» WRITTEN TASK
Count the lines in the listing below that contain the word "Trinkspiel", and reply with the number alone.
-- LISTED ENTRIES follows --
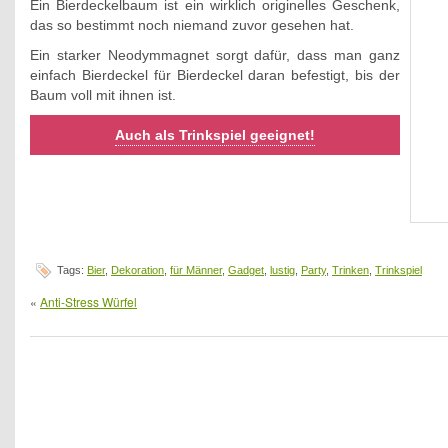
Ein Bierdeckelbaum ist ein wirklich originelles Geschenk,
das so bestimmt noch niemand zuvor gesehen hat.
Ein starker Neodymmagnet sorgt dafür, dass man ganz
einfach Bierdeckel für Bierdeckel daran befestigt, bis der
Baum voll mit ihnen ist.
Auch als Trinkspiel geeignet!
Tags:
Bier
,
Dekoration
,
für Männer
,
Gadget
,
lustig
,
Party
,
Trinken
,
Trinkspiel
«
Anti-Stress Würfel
-- LISTED ENTRIES concluded --
-- LISTED ENTRIES follows --
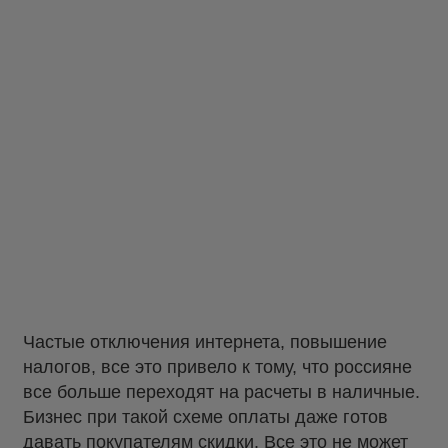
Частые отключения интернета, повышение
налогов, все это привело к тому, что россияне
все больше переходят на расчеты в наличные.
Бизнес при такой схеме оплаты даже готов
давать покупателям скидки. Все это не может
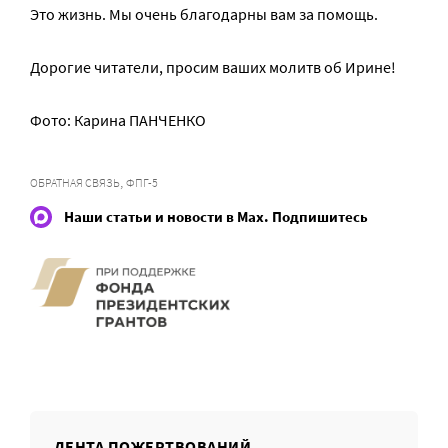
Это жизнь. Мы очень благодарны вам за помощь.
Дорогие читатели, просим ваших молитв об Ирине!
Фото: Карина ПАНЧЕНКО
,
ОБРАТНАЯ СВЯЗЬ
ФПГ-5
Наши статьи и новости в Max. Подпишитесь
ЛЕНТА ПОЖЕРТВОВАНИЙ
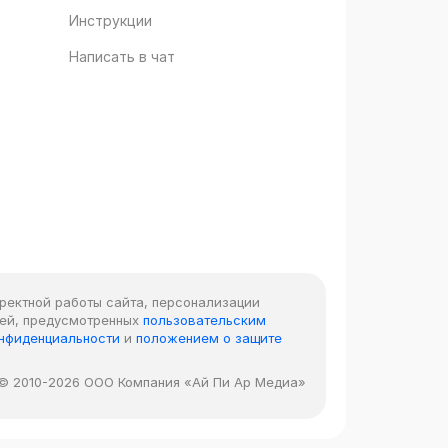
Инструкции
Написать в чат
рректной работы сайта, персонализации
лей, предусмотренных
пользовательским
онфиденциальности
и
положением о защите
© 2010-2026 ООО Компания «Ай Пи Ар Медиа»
-- LISTED ENTRIES concluded --
» EXPECTED ANSWER
2